My hands hadn’t stopped shaking from earlier, and every time I tried shutting my eyes all I could see were the white coat’s blank ones staring right back into mine. The mention of my parents only made the pounding in my head that much worse.

I don’t know why I lied. It was easier, I guess, than the truth—or maybe because some small part of it felt like it was the actual truth. “My parents are dead.”

She sucked in a sharp breath between her teeth. “I wish mine were, too.”

“You don’t mean that!”

“They’re the ones that sent me here, aren’t they?” It was dangerous, how fast her voice was rising. “Obviously they wanted to get rid of me.”

“I don’t think—” I began, only to stop myself. Hadn’t my parents wanted to get rid of me, too?

“Whatever; it’s fine,” she said, though it clearly wasn’t and it wasn’t ever going to be. “We’ll stay here and stick together, and when we get out, we can go wherever we want, and no one will stop us.”

My mom used to say that sometimes just saying something aloud was enough to make it true. I wasn’t so sure about that, but the way Sam said it, the low burn beneath her words, made me reconsider. It suddenly seemed possible that it could work out that way—that if I couldn’t go home, I would still be all right in the end if I could just stick with her. It was like wherever Sam went, a path opened up behind her; all I had to do was stay in her shadow, out of the PSFs’ line of sight, and avoid doing anything that would call attention to me.

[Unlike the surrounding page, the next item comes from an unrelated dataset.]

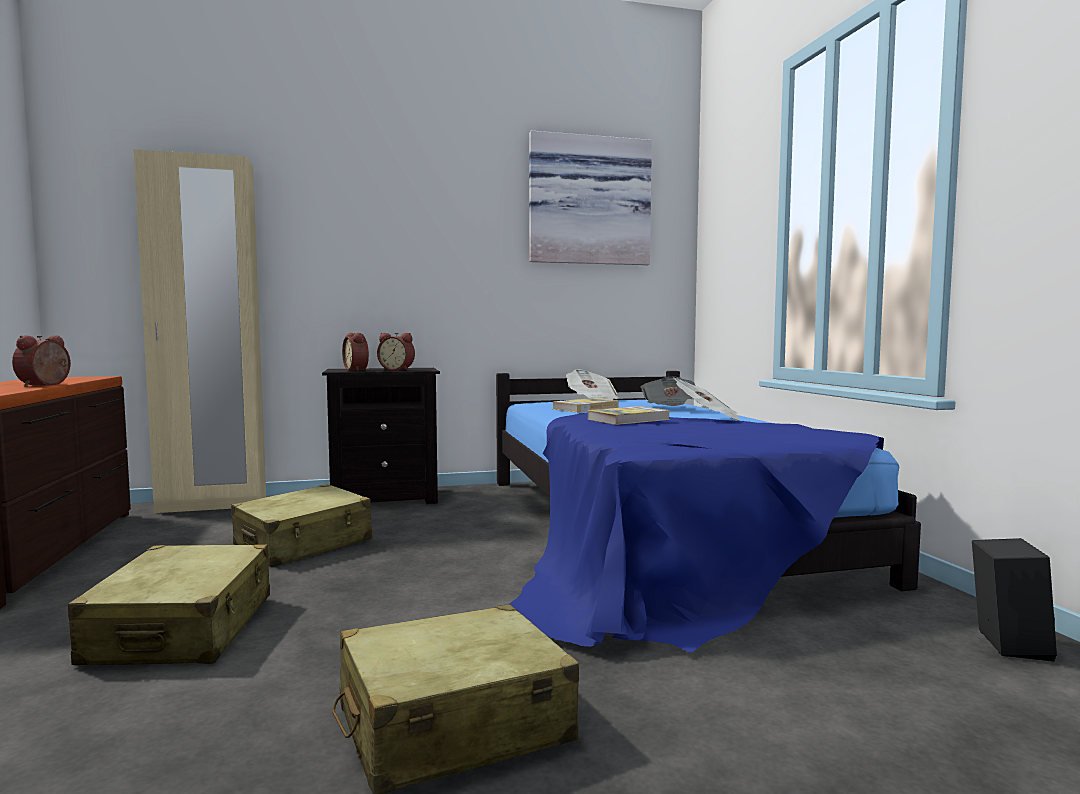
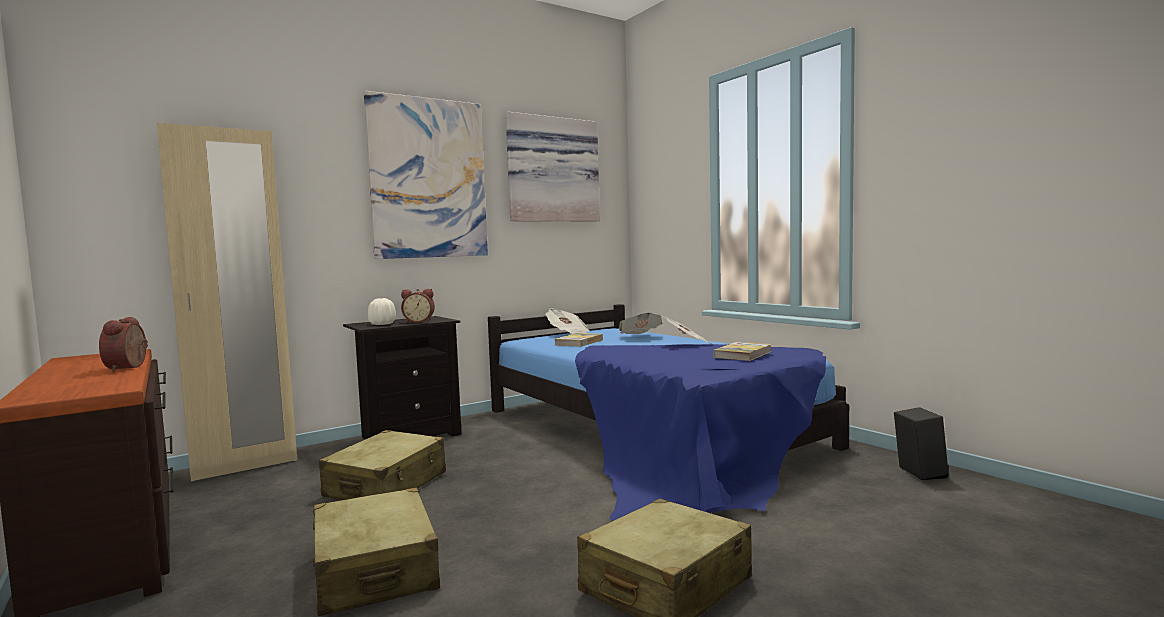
camera: 20 degrees left, 0 degrees up
(358, 370) = (382, 324): alarm clock -> white vase
(431, 211) = (428, 178): none -> picture
(628, 419) = (640, 350): book -> book (742, 354)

It worked that way for five years.

Five years feels like a lifetime when one day bleeds into the next, and your world doesn’t stretch any farther than the gray electric fence surrounding two miles of shoddy buildings and mud. I was never happy at Thurmond, but it was bearable because Sam was there to make it that way. She was there with the eye roll when Vanessa, one of our cabinmates, tried to cut her own hair with garden shears to look more “stylish” (“For who?” Sam had muttered. “Her reflection in the Washroom mirror?”); the silly cross-eyed face behind the back of the PSF lecturing her for speaking out of turn yet again; and the firm—but gentle—reality check when girls’ imaginations started running too wild, or rumors sprung up about the PSFs letting us go.

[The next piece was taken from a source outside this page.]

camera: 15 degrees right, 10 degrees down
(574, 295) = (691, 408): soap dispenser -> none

Sam and I—we were realists. We knew we weren’t getting out. Dreaming led to disappointment, and disappointment to a kind of depressed funk that wasn’t easy to shake. Better to stay in the gray than get eaten by the dark.

Two years into life at Thurmond, the camp controllers started work on the Factory. They had failed at rehabilitating the dangerous ones and hauled them off in the night, but the so-called “improvements” didn’t stop there. It dawned on them that the camp needed to be entirely “self-sufficient.” From that point on, we’d be growing and cooking our own food to eat, mucking out the Washrooms, making our uniforms, and even making theirs.

The brick structure was all the way at the far west side of camp, cupped in one end of Thurmond’s long rectangle. They had us dig out the foundation for the Factory, but the camp controllers didn’t trust us with the actual building of it. We watched it go up floor by floor, wondering what it was for, and what they would do to us there. That was back when all sorts of rumors were floating around like dandelion fluff in the wind—some thought the scientists were coming back for more experiments; some thought the new building was where they were going to move the Reds, Oranges, and Yellows, if and when they returned; and some thought it was where they were going to get rid of us, once and for all.